I'm trying to count distinct values of multiple fields By one MongoDB Aggregation query.
So here's my data:
{
"car_type": "suv",
"color": "red",
"num_doors": 4
},
{
"car_type": "hatchback",
"color": "blue",
"num_doors": 4
},
{
"car_type": "wagon",
"color": "red",
"num_doors": 4
}
I want a distinct count of each field:
distinct_count_car_type=3
distinct_count_color=2
distinct_count_num_doors=1
I was able to group multiple fields and then do a distinct count but it could only give me a count on the first field.

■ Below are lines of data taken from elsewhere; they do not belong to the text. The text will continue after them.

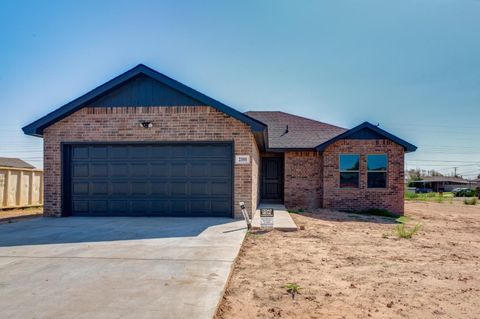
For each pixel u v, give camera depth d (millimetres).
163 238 7176
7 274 4723
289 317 3625
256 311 3756
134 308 3588
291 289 4434
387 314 3746
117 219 9961
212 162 10391
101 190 10648
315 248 6926
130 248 6266
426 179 72500
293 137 16188
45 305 3658
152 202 10500
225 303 3959
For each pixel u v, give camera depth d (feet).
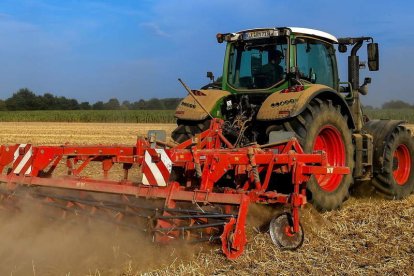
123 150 20.08
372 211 21.27
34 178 18.52
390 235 17.39
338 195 21.42
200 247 15.15
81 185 17.38
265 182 16.94
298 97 20.08
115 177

Not all of them.
And also it's a large set of data.
You're looking for the power of ... $objectToArray
!
db.foo.aggregate([
{$project: {x: {$objectToArray: "$$CURRENT"}}}
,{$unwind: "$x"}
,{$match: {"x.k": {$ne: "_id"}}}
,{$group: {_id: "$x.k", y: {$addToSet: "$x.v"}}}
,{$addFields: {size: {"$size":"$y"}} }
]);
This will yield:
{ "_id" : "num_doors", "y" : [ 4 ], "size" : 1 }
{ "_id" : "color", "y" : [ "blue", "red" ], "size" : 2 }
{
"_id" : "car_type",
"y" : [
"wagon",
"hatchback",
"suv"
],
"size" : 3
}
You can $project
or $addFields
as you see fit to include or exclude the set of unique values or the size.
Running the following aggregate pipeline should give you the desired result:
db.collection.aggregate([
{
"$group": {
"_id": null,
"distinct_car_types": { "$addToSet": "$car_type" },
"distinct_colors": { "$addToSet": "$color" },
"distinct_num_doors": { "$addToSet": "$num_doors" }
}
},
{
"$project": {
"distinct_count_car_type": { "$size": "$distinct_car_types" },
"distinct_count_color": { "$size": "$distinct_colors" },
"distinct_count_num_doors": { "$size": "$distinct_num_doors" }
}
}
])